### [Task details]
All lines ahead of the one containing "Is the white" are to be left out; that line and each one after it, through the end of the records below, are to be duplicated exactly.
(Exercise data begins)
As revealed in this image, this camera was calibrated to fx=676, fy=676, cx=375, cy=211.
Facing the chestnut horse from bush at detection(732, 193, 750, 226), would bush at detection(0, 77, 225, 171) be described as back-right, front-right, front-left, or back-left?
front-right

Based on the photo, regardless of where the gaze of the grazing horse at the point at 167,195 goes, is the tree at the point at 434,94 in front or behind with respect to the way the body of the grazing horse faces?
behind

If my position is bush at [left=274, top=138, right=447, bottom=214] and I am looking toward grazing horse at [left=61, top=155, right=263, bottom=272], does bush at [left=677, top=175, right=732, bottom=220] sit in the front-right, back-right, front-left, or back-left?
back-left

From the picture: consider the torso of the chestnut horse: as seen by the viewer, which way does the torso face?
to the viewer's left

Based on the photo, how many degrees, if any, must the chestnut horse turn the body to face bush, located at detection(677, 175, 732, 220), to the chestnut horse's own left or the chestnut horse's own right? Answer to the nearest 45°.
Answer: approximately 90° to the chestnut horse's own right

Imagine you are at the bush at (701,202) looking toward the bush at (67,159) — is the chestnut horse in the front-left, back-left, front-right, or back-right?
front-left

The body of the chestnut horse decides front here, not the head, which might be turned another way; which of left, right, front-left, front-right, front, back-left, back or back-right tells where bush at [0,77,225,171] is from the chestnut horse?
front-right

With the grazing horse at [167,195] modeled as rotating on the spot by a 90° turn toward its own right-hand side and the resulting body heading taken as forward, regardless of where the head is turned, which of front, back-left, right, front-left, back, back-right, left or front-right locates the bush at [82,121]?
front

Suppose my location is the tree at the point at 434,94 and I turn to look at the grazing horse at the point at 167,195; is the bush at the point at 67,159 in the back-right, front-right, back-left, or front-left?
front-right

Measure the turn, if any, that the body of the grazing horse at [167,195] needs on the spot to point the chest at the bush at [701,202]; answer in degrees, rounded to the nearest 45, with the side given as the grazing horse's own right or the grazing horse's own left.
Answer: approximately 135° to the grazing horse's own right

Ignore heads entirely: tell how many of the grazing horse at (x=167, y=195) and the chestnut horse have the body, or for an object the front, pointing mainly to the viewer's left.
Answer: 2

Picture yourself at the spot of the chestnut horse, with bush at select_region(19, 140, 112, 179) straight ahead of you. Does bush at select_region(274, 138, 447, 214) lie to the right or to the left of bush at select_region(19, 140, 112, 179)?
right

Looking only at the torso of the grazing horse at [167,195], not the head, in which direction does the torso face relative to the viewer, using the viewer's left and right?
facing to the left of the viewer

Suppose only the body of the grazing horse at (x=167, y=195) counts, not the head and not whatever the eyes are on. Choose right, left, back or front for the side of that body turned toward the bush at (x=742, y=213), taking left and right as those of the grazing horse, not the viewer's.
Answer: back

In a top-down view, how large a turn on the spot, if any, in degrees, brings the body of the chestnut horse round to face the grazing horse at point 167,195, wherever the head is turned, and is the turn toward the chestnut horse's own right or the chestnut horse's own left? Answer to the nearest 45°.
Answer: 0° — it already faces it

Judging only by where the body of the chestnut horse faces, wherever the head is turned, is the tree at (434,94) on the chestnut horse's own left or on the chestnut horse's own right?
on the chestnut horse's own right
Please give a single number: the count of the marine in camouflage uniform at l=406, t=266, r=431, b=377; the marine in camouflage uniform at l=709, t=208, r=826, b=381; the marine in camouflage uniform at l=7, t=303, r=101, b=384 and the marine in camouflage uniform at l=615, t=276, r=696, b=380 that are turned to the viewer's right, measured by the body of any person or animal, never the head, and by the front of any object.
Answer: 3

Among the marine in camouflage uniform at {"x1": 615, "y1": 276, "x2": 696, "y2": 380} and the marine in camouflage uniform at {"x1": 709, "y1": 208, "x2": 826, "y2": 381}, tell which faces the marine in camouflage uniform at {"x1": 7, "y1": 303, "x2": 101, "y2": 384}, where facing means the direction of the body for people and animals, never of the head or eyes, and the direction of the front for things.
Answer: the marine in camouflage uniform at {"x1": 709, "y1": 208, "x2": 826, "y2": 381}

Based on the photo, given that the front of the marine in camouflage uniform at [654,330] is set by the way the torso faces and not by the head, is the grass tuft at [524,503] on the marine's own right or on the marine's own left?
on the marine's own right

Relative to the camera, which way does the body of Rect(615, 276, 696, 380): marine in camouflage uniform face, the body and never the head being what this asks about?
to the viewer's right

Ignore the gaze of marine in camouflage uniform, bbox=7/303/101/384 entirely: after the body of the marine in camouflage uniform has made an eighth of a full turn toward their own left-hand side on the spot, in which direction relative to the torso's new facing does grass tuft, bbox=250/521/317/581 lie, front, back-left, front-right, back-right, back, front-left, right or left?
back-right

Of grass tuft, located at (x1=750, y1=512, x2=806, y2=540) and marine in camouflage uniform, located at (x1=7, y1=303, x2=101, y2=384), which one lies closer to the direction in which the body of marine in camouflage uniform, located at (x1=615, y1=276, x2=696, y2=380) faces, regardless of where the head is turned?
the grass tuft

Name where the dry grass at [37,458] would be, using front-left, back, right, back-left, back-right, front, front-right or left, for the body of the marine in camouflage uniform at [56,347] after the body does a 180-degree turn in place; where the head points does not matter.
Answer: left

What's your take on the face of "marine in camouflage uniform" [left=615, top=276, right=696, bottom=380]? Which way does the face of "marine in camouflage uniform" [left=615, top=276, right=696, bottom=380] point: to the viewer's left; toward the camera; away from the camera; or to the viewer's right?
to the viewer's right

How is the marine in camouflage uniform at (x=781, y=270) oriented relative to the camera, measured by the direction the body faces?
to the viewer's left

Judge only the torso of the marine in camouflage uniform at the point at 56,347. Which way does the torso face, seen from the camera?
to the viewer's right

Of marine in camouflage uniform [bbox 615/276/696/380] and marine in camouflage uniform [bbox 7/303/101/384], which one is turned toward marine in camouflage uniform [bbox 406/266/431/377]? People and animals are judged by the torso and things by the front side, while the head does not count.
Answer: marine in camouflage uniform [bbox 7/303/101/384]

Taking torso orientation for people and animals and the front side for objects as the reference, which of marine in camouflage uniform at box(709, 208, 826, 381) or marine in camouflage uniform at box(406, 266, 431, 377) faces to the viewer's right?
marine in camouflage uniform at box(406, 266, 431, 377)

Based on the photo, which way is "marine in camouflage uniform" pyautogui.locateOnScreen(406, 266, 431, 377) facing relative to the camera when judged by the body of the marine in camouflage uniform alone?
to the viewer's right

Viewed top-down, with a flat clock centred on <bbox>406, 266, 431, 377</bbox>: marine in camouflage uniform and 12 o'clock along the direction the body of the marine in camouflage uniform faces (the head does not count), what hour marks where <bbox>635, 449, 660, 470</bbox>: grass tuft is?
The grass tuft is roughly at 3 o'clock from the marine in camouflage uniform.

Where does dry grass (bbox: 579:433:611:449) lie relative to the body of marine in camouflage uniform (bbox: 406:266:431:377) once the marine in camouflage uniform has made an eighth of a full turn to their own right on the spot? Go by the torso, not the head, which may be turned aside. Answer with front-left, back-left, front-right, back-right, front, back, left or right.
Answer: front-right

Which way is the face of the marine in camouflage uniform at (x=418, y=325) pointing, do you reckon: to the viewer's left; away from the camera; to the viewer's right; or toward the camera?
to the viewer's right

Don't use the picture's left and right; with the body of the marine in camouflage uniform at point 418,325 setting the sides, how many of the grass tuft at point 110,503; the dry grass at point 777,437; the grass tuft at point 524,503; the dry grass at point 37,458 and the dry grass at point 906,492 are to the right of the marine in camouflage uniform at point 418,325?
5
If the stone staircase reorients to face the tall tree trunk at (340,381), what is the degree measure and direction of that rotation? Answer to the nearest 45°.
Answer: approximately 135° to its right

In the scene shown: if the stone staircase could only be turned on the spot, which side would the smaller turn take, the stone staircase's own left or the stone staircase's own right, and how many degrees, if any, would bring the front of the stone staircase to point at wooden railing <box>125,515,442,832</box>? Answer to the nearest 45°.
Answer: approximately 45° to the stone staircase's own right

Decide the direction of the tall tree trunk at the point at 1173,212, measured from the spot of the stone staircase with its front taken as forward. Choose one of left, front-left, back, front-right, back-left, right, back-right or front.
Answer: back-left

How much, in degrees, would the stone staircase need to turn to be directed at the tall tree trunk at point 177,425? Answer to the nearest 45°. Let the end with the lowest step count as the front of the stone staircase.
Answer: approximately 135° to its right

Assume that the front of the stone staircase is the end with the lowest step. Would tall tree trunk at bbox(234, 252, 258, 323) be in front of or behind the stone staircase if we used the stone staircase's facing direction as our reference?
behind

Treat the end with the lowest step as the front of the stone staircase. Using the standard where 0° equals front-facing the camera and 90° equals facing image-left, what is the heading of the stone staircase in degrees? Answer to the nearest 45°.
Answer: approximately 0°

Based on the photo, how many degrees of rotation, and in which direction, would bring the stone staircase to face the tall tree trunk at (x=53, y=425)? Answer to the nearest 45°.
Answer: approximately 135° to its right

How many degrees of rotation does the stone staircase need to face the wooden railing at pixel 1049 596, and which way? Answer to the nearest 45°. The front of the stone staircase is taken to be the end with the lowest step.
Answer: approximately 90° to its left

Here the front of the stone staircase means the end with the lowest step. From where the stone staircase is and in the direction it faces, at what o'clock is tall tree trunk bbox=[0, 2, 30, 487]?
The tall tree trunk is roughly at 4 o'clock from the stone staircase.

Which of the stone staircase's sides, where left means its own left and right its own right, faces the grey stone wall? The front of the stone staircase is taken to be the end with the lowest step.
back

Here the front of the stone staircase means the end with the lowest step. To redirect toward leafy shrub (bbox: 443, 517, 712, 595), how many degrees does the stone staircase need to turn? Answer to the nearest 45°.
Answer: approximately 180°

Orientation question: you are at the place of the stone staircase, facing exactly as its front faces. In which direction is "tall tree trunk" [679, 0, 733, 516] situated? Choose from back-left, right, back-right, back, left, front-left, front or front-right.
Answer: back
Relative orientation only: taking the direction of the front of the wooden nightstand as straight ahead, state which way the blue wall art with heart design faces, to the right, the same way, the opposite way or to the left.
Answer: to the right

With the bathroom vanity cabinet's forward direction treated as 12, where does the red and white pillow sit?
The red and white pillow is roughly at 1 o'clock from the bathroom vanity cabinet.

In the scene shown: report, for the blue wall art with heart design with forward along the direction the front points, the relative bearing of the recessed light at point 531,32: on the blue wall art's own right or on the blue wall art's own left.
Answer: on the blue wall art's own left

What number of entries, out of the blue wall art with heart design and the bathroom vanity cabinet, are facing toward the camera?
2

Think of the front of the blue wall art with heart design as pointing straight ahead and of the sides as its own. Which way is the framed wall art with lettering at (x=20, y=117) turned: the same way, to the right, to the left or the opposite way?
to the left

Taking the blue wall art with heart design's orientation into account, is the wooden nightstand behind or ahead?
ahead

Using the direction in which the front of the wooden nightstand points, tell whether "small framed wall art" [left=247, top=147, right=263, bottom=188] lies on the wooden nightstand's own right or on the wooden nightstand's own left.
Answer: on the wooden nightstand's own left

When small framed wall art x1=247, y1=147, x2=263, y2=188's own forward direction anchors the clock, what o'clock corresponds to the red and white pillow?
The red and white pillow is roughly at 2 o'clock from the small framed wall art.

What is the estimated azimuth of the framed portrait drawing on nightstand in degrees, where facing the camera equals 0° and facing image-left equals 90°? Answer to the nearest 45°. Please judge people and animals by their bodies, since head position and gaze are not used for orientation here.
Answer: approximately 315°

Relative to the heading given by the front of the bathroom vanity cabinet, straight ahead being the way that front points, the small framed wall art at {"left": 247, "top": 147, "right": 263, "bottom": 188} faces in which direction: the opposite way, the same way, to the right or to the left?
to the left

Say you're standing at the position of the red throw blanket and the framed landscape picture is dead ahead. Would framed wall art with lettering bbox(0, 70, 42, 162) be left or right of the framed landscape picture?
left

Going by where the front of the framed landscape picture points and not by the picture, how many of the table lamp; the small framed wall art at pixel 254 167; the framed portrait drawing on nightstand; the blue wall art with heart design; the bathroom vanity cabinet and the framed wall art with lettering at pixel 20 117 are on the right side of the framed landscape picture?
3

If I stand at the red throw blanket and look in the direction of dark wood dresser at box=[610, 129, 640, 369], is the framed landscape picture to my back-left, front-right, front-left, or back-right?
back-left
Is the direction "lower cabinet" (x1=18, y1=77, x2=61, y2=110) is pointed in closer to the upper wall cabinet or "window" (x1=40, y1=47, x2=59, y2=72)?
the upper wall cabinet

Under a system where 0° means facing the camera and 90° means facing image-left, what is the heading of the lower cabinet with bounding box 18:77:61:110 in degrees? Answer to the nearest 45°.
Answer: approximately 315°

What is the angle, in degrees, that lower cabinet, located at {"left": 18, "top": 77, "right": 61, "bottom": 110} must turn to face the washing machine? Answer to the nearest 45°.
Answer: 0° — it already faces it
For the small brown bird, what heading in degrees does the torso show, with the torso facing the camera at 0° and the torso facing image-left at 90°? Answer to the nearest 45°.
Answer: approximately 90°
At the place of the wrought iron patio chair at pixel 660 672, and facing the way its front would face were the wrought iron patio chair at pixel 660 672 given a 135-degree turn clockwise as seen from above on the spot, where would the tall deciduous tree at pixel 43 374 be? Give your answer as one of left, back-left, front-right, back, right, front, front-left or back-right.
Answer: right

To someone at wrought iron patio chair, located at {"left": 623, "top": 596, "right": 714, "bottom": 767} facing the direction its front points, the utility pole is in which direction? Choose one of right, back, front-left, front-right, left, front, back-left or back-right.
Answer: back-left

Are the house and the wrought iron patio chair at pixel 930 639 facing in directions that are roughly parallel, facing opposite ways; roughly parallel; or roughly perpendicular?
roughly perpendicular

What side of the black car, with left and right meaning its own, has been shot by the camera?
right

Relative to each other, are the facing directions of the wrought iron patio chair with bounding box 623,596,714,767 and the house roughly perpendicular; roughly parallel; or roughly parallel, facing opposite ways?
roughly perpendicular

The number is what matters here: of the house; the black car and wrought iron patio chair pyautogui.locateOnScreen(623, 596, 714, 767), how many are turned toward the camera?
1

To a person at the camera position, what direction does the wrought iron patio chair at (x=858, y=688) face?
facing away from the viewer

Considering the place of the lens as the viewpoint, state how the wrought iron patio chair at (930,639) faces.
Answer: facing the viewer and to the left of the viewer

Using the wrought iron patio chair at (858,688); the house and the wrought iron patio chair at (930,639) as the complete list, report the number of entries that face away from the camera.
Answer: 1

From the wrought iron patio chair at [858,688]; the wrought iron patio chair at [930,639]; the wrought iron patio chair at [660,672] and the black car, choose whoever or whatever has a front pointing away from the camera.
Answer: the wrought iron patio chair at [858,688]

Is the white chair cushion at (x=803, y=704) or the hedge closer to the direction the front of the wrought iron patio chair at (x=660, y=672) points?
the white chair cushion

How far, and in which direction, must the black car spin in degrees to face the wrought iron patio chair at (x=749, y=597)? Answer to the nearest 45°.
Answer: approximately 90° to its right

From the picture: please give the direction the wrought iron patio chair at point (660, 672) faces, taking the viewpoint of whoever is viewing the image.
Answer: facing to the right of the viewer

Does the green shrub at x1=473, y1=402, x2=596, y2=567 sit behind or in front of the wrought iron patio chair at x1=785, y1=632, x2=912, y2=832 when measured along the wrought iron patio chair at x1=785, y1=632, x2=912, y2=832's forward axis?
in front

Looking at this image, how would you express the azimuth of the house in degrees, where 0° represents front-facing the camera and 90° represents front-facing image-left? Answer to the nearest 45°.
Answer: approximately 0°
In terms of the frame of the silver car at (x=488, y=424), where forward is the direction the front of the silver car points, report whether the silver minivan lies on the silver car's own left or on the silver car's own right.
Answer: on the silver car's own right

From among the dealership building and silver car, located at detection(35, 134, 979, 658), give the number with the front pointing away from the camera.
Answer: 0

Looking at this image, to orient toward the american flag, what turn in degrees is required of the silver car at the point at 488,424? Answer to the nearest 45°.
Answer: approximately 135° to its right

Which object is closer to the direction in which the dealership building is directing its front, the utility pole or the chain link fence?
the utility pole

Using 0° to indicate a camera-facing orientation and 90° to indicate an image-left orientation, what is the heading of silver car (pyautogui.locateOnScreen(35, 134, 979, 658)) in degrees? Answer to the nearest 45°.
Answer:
(Exercise data ends)
### [Result]
Is the white chair cushion at (x=803, y=704) or the hedge closer to the direction the front of the wrought iron patio chair at (x=660, y=672) points?
the white chair cushion

How far, and in which direction, must the black car spin in degrees to face the wrought iron patio chair at (x=749, y=597)? Answer to the nearest 45°.
Answer: approximately 90° to its right

From the picture: please give the direction the wrought iron patio chair at point (660, 672) faces, taking the viewpoint of whoever is viewing the image.
Answer: facing to the right of the viewer

Does the green shrub at x1=473, y1=402, x2=596, y2=567 sit behind or in front of the wrought iron patio chair at x1=785, y1=632, x2=912, y2=832 when measured along the wrought iron patio chair at x1=785, y1=632, x2=912, y2=832's forward axis?
in front

Looking at this image, how would you express the azimuth of the house in degrees, where 0° represents front-facing the camera and 90° represents front-facing image-left? Answer to the nearest 45°.
Answer: approximately 0°
In terms of the frame of the silver car at (x=488, y=424), where forward is the direction the front of the silver car points, report whether the silver minivan lies on the silver car's own left or on the silver car's own right.
Answer: on the silver car's own right

From among the dealership building and silver car, located at detection(35, 134, 979, 658), give the number with the front pointing away from the camera.
Answer: 0

Looking at this image, to orient toward the american flag, what turn in degrees is required of the silver car at the point at 488,424? Answer to the nearest 45°.
Answer: approximately 135° to its right

Which object is closer to the direction in which the dealership building is directing its front, the utility pole or the chain link fence?
the utility pole

Using 0° to indicate a camera-facing orientation and 90° to indicate an image-left orientation, what is the heading of silver car (pyautogui.locateOnScreen(35, 134, 979, 658)) in degrees? Answer to the nearest 45°.
Answer:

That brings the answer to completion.